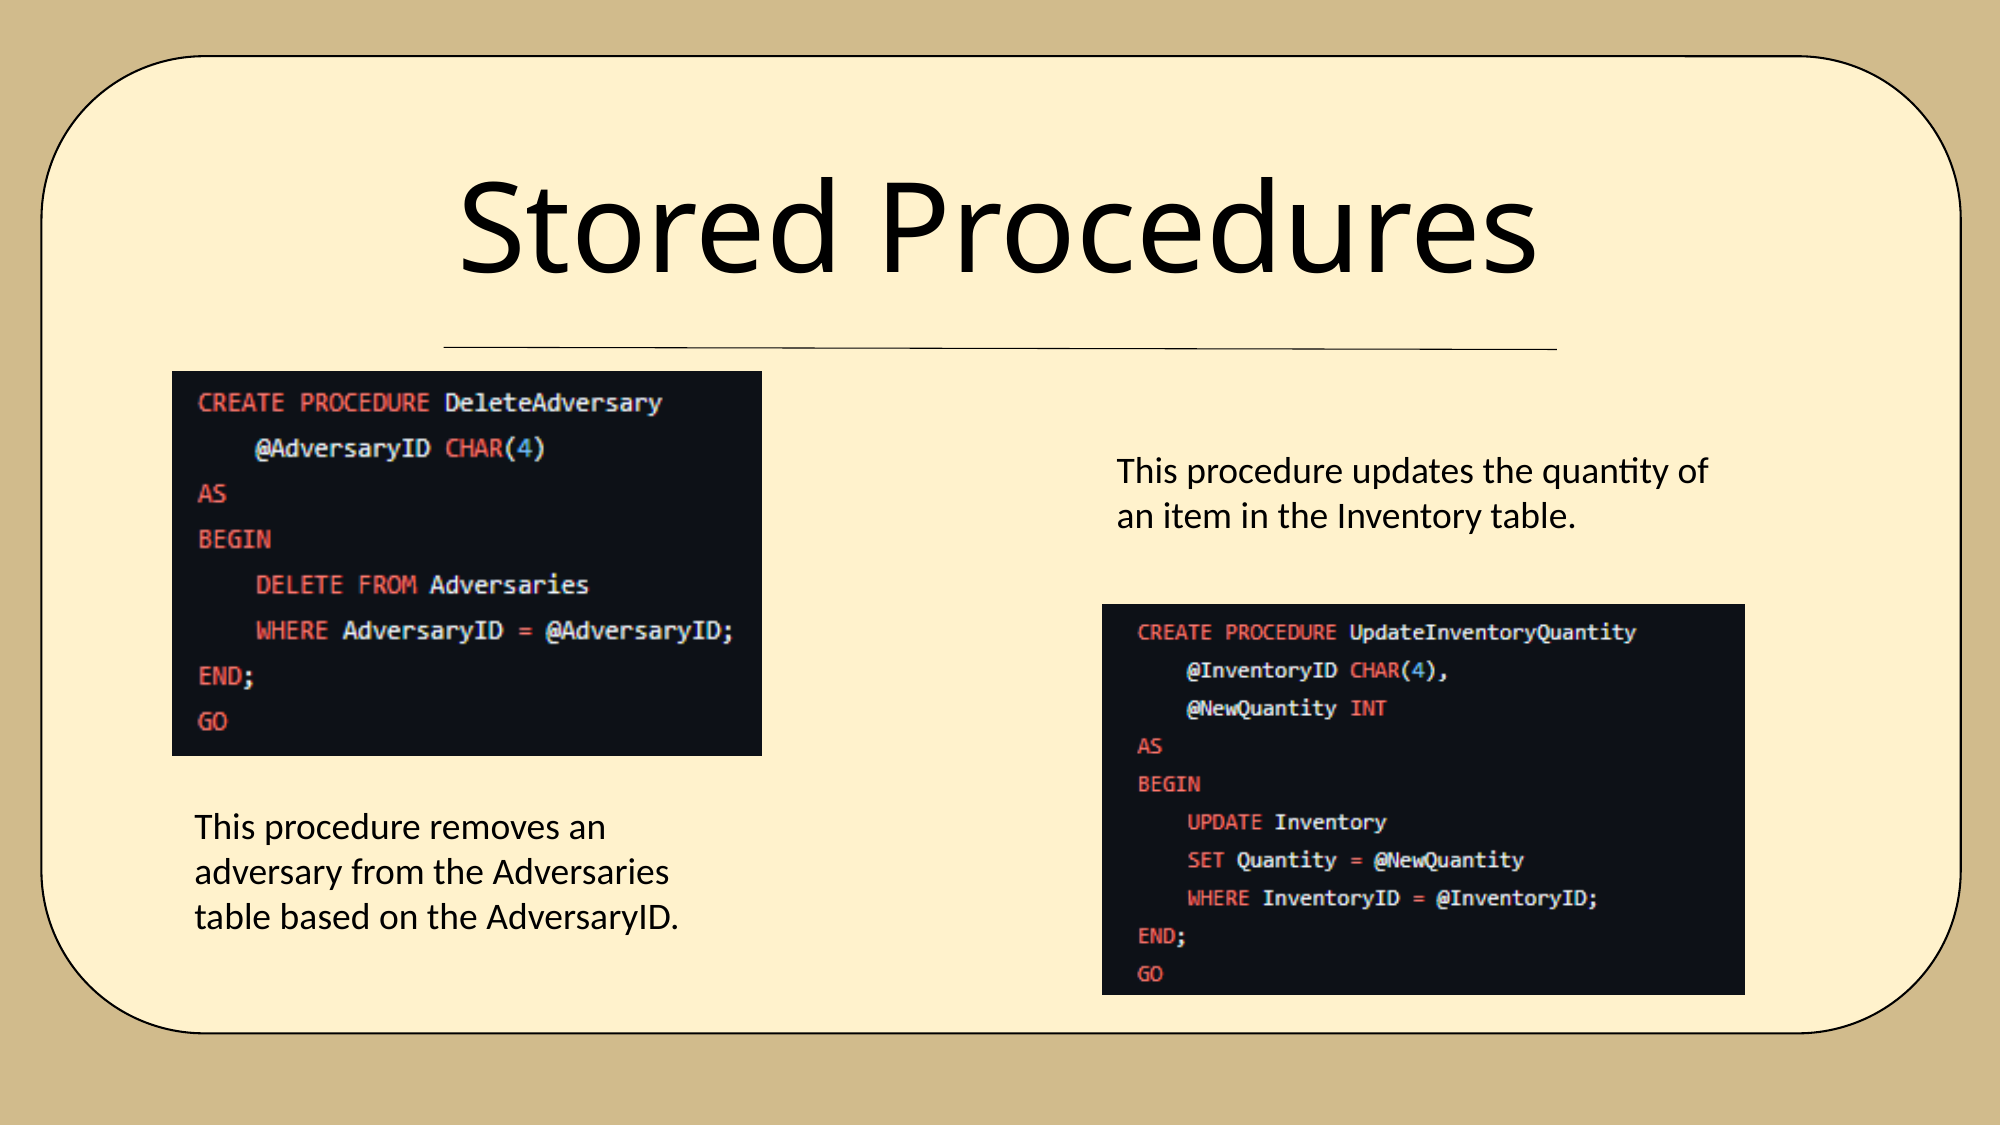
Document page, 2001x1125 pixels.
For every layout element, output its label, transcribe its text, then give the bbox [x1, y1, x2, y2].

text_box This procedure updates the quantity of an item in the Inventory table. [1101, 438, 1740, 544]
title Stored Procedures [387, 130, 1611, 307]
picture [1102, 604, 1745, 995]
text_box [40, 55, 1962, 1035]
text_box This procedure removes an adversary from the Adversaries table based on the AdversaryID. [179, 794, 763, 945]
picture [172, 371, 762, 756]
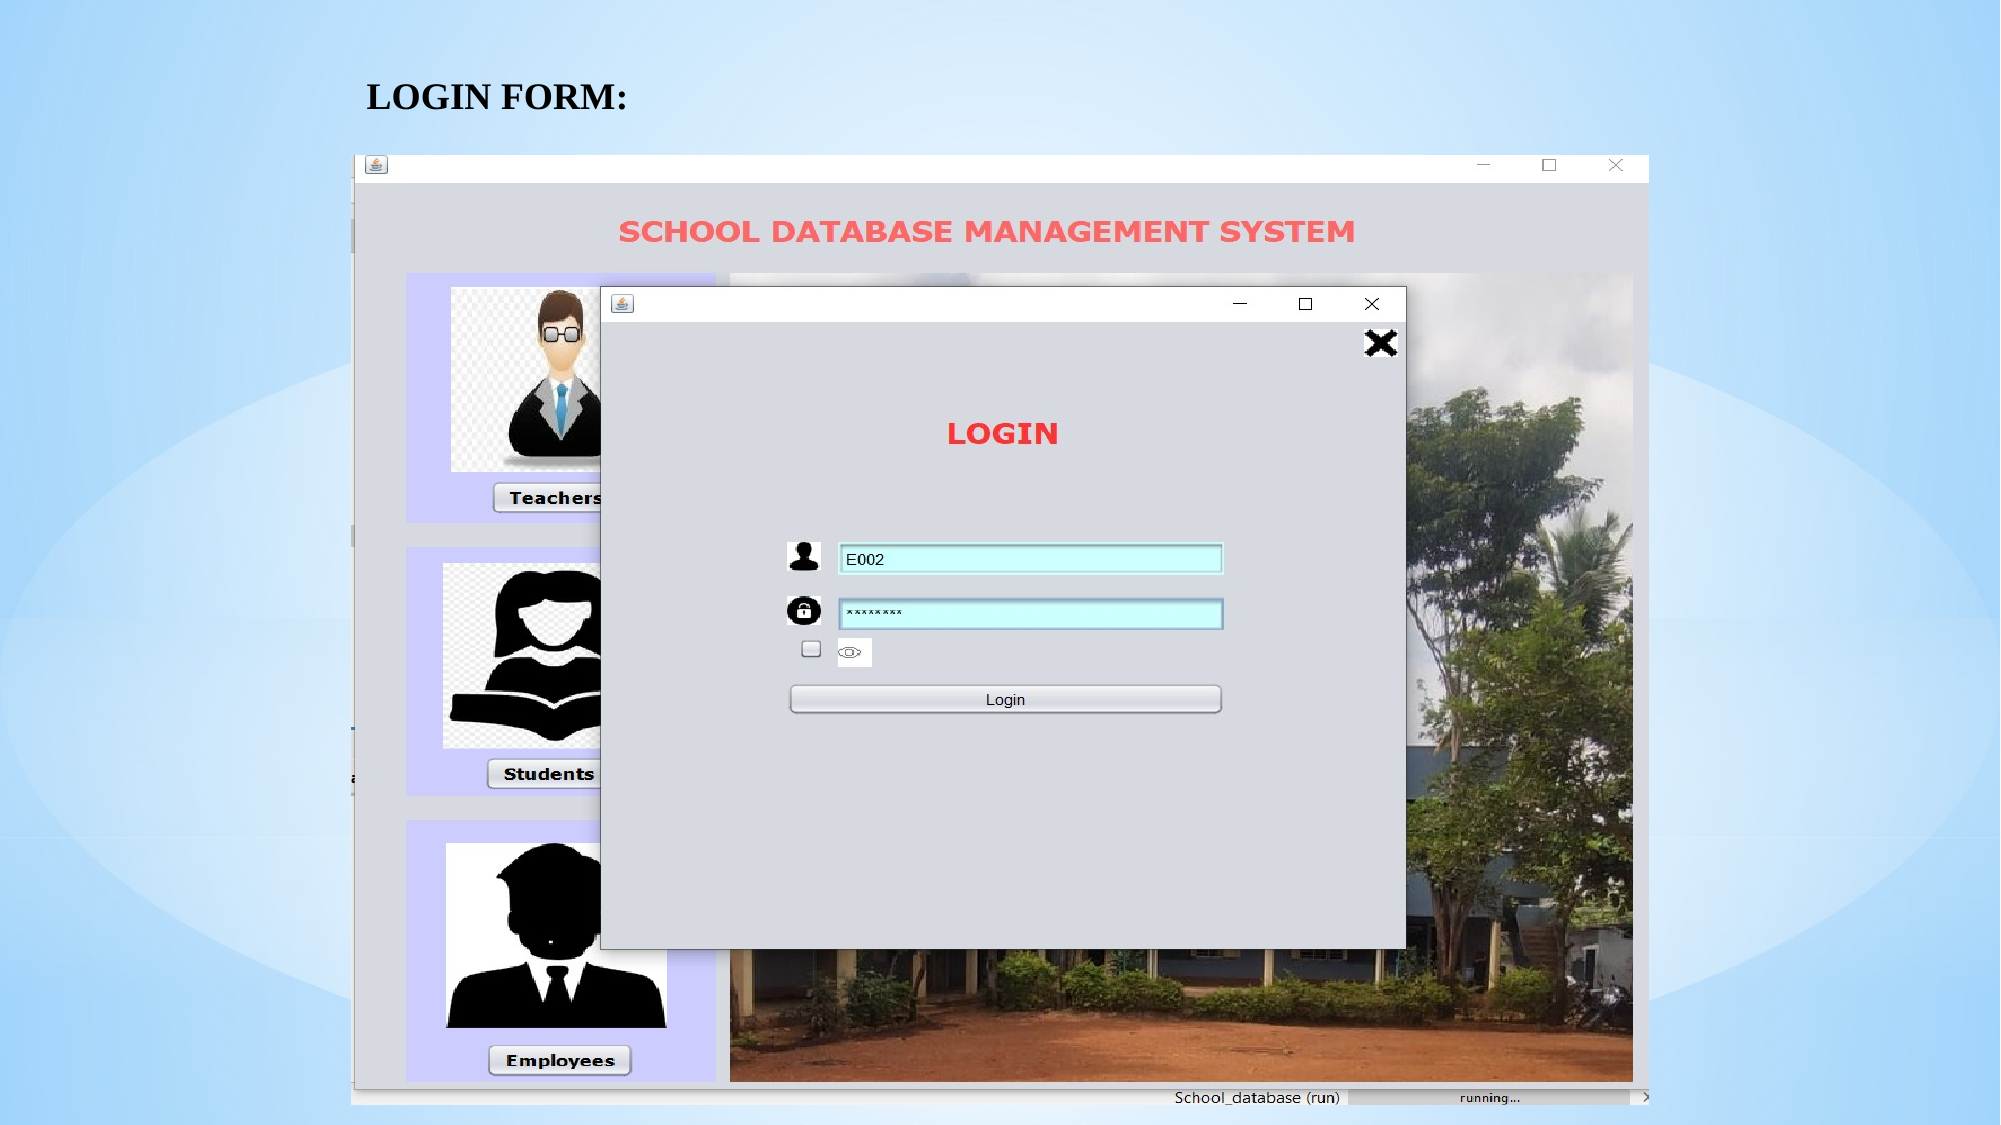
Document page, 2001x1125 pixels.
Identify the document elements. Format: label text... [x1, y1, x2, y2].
-*-
▶ _WHAT THIS TASK INVOLVES_: What is needed is an exact restatement of every line from the line containing "For every layout" through the last line of the records, minus any pictures.

▶ _ANSWER SECTION_:
For every layout element, output its label, transcribe its text, then give the bbox [x1, y1, x2, y2].

text_box This procedure updates the quantity of an item in the Inventory table. [1101, 438, 1740, 544]
title Stored Procedures [387, 130, 1611, 307]
picture [1102, 604, 1745, 995]
text_box [40, 55, 1962, 1035]
text_box This procedure removes an adversary from the Adversaries table based on the AdversaryID. [179, 794, 763, 945]
picture [172, 371, 762, 756]
Document page, 2001x1125 pixels.
Identify the document elements. Format: label text... [x1, y1, x2, y2].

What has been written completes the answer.